> **REQUIRED ACTION**:
Gather every line below that contains the string "mikro" and copy each one in full.

> **DATA UNDER STUDY**:
+-------+

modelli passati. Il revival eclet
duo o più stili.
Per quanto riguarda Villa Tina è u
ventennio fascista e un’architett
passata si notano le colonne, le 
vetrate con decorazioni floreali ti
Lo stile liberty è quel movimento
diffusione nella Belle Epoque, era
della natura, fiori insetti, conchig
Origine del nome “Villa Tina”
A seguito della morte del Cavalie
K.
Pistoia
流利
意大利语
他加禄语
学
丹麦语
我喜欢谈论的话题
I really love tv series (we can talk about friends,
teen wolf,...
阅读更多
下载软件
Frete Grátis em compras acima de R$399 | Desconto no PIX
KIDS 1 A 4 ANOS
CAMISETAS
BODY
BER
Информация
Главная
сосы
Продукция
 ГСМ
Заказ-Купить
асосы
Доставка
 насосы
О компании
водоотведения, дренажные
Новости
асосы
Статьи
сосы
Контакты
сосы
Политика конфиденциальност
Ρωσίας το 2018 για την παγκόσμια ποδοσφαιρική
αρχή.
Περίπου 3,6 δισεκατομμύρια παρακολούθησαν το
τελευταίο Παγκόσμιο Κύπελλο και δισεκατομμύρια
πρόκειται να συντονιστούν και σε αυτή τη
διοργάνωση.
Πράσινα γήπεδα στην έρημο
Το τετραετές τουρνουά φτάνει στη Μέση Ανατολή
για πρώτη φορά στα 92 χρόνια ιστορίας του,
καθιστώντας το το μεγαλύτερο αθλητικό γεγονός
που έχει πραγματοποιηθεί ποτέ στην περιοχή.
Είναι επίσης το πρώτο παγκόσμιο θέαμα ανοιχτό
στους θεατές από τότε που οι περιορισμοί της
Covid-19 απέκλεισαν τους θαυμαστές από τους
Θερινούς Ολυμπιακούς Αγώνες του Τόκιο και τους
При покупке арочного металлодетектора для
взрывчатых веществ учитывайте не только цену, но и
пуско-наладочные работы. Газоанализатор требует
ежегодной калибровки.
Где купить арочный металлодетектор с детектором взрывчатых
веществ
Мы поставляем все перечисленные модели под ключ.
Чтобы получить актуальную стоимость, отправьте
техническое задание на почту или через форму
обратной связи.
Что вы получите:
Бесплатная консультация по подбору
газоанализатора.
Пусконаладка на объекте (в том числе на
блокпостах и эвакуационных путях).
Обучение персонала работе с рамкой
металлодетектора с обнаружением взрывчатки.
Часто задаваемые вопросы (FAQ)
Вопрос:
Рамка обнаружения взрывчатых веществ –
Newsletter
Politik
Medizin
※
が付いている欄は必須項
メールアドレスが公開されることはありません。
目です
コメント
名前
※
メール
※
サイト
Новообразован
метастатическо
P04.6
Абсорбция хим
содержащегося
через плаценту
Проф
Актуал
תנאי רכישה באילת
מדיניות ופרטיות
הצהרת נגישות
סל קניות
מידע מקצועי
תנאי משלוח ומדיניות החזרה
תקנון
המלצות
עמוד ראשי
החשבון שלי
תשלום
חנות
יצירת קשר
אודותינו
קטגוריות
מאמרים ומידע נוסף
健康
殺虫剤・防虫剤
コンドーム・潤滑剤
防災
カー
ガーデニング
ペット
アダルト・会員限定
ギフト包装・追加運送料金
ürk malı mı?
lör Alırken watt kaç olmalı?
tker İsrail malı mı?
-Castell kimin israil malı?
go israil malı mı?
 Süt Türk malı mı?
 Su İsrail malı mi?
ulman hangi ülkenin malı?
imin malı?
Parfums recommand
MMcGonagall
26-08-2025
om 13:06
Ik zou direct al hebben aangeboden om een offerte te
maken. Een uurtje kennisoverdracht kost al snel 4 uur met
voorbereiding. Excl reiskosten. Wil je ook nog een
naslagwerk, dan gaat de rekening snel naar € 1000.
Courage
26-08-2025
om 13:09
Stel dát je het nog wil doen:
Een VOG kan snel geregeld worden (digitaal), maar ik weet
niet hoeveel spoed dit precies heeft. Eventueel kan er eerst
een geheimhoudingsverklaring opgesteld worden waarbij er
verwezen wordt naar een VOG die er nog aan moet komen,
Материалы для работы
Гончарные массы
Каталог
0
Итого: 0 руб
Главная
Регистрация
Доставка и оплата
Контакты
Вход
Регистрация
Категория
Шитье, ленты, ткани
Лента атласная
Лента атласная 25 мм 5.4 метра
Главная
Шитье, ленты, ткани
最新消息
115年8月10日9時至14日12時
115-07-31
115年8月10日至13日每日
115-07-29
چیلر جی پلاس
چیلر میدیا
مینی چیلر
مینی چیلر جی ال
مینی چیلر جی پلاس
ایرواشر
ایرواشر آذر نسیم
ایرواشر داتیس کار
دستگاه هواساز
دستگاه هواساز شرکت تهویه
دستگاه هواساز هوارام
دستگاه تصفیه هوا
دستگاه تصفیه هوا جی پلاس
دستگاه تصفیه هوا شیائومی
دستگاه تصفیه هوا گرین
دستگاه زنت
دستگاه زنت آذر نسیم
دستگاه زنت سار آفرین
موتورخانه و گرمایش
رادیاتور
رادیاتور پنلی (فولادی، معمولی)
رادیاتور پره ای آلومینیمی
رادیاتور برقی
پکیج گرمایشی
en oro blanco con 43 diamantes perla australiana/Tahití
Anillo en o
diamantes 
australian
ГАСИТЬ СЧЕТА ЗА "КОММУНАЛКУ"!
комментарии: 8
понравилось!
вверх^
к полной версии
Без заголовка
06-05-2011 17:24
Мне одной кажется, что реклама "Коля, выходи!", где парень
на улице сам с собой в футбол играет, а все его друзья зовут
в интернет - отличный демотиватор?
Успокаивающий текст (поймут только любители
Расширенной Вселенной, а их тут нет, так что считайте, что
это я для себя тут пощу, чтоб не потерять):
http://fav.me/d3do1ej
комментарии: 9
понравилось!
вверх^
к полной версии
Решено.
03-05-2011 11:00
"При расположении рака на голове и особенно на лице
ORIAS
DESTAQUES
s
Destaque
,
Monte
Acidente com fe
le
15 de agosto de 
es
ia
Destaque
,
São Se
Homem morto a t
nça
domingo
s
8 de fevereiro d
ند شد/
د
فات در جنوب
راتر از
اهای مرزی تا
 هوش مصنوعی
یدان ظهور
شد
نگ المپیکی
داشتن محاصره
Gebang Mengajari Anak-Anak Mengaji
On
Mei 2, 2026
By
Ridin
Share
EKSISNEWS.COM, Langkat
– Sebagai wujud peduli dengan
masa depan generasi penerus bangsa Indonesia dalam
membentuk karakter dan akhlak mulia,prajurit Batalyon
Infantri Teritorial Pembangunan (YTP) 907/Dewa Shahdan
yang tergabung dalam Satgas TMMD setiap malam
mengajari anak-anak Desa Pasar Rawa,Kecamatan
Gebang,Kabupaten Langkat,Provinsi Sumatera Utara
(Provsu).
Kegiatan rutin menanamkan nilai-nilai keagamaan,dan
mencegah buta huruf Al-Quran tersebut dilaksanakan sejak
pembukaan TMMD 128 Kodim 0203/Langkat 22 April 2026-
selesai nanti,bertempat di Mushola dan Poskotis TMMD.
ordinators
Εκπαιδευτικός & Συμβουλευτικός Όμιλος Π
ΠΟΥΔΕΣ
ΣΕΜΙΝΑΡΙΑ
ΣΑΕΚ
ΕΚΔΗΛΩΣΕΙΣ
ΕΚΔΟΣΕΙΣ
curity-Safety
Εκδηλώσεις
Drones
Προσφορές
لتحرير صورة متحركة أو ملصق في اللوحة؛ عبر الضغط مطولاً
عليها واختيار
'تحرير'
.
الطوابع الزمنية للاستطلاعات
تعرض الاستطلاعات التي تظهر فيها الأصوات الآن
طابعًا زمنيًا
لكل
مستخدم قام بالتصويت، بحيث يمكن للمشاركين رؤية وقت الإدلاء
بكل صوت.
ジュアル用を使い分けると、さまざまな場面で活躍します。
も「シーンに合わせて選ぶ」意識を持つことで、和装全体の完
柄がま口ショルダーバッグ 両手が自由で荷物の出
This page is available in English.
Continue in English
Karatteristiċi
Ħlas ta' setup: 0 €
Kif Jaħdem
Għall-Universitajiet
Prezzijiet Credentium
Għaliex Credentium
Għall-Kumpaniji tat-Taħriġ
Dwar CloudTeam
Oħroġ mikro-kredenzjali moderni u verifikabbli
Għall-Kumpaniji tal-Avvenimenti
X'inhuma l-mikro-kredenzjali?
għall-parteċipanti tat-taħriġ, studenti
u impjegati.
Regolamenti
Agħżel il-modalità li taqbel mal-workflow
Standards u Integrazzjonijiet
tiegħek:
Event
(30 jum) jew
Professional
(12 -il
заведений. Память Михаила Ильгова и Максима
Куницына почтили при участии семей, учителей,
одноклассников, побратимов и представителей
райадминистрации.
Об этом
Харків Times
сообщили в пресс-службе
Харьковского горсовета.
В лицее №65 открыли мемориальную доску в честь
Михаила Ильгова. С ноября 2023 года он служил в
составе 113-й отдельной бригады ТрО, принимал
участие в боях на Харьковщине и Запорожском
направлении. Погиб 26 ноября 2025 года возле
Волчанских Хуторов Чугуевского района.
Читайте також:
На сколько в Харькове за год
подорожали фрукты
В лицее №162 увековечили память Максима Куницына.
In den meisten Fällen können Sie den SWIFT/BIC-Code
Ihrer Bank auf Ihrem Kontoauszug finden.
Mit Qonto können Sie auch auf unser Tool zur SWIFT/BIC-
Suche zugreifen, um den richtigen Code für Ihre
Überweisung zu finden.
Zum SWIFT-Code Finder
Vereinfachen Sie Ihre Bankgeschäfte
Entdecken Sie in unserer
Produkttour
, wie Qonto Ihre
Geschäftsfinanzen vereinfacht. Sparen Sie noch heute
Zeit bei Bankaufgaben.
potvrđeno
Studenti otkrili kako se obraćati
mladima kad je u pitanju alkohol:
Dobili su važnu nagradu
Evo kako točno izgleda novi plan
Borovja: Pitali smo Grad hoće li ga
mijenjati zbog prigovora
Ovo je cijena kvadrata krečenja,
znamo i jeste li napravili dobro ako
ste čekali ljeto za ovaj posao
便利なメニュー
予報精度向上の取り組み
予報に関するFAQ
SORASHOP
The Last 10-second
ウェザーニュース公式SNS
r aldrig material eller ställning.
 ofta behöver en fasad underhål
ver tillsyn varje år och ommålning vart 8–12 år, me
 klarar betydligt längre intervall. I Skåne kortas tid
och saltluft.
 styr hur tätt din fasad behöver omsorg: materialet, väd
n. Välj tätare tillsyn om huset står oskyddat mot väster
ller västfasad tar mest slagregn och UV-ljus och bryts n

+-------+

> **ANSWER TO THIS TASK**:
Oħroġ mikro-kredenzjali moderni u verifikabbli
X'inhuma l-mikro-kredenzjali?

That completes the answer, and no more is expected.